- _Directions_: Pick up the report below on global warming in Tatarstan after its final sentence and keep writing it.

- _Selected text_:

Warmer winters, heavier snowfalls, worse roads: what global warming will lead to in Tatarstan

Kazan Federal University’s climatology and meteorology experts explained why agriculturists can benefit from higher January temperatures and lose because of irregular precipitation

By the end of last week a third of the monthly precipitation average was due to be in Tatarstan, Kazan Federal University’s climatologists and metereologists warned. The snow coat could rise to 70cm. And it would stay at this level by late March. All this is a consequence of global climate processes, explained Professor of the Department of Meteorology, Climatology and Atmospheric Environment of KFU’s Institute of Environmental Sciences Yury Perevedentsev and Docent of the same university Timur Aukhadeyev at a press conference. Global warming in our region leads to warmer winters and heavier precipitation. In the long term, Tatarstan can win — the heating season will reduce, the vegetation period in contrast will increase. Read more in Realnoe Vremya’s report.

Global warming in Tatarstan seen in warmer winters and nights

Because of a lot of precipitation this winter the snow coat is unusually high, 58-59cm considering that at times during some winters the snow coat doesn’t exceed 10 centimetres,” warned meteorologist and climatologist Yury Perevedentsev. “In the end life became tougher for owls. They ear mice, which are deep in the snow. However, hazel grouses, black grouses and capercaillies that live in the snow diving into the snow coat like hens feel good. Common magpies and crows feel worse: a good harvest of rowan turned out under the snow. While sparrows hiding in snow-covered places could only welcome such snowfalls.”

- _Records_:

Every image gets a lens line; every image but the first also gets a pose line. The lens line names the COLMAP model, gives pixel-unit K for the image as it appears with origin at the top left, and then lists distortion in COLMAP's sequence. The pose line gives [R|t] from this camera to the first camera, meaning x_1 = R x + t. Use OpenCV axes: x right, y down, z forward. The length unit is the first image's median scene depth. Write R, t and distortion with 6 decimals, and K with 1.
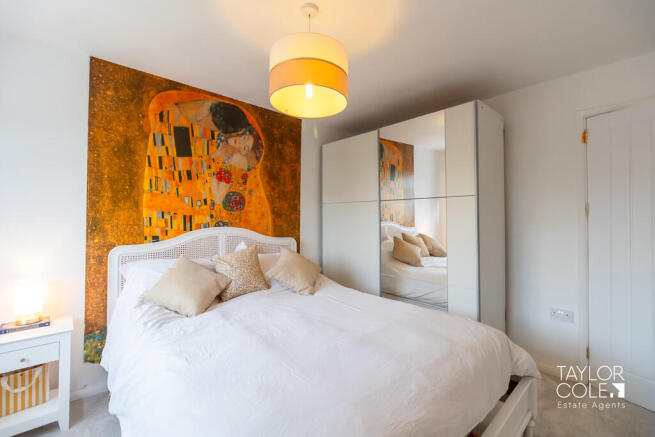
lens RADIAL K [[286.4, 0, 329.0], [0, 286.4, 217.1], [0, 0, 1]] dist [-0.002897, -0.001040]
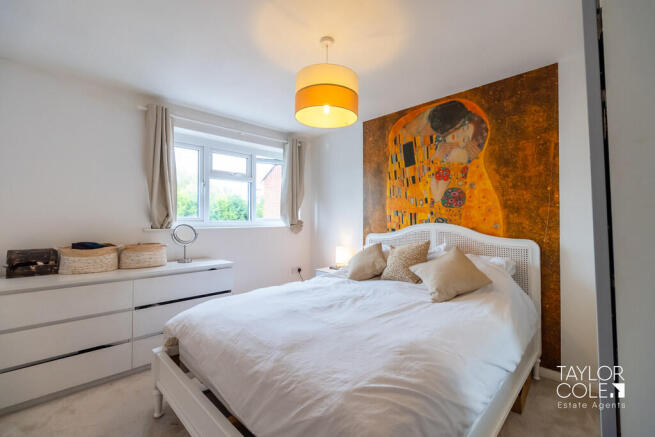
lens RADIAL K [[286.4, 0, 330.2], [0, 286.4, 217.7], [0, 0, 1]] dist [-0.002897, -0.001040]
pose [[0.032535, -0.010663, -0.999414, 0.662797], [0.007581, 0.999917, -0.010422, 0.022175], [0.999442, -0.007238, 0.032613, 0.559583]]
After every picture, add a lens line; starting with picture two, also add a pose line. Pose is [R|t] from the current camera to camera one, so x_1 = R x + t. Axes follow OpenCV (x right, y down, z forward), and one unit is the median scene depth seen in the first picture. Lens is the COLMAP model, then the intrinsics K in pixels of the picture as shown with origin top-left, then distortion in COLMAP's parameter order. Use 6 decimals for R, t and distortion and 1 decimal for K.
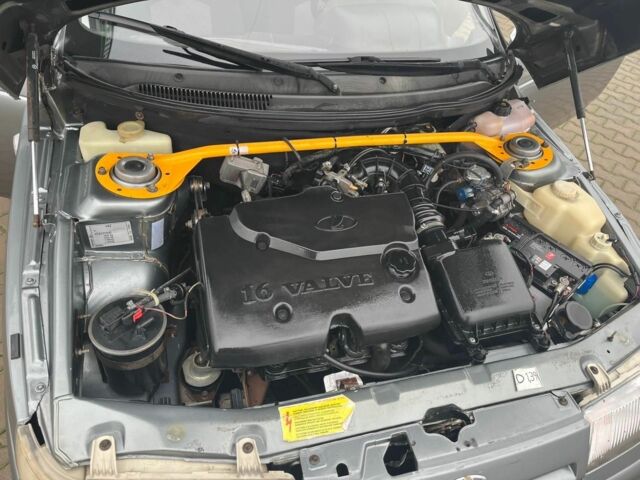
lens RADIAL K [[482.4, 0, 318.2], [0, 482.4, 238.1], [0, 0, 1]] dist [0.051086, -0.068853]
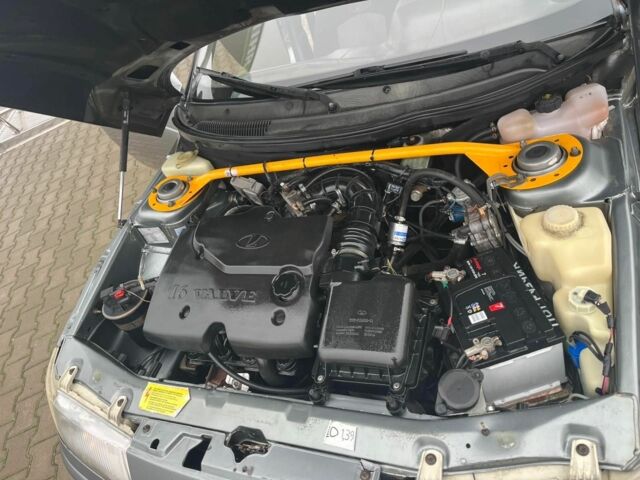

- _Answer section_:
These are illustrative facts of the influence of global atmospheric processes. The processes themselves differently impact different regions. If in coastal countries this leads to cataclysms like floods and hurricanes, in Tatarstan, first of all, this is seen in warmer winters. And the temperature this January turned out to be above the average, we didn’t see and will not see freezing cold temperatures. Interestingly, if the temperature rises by 0,2 degrees on average in 10 years, in Russia it does by 0,5, in Tatarstan it rises much faster, primarily in winter.”

“When it gets warmer, more humidity evaporates in the atmosphere. As a result, the amount of precipitation grows, there is a lot of additional energy, hence the instability in the atmosphere that brings particularly winds, squalls, tornadoes, hurricanes,” said Yury Perevedentsev. “In the Volga Federal District, in Tatarstan, temperatures only grow. Moreover, in January, the trend [for a higher temperature] is stronger than in July. Warming in Tatarstan is seen mainly in winter and at night. The lowest temperature [in winter] grows faster in more ‘conservative’ July.”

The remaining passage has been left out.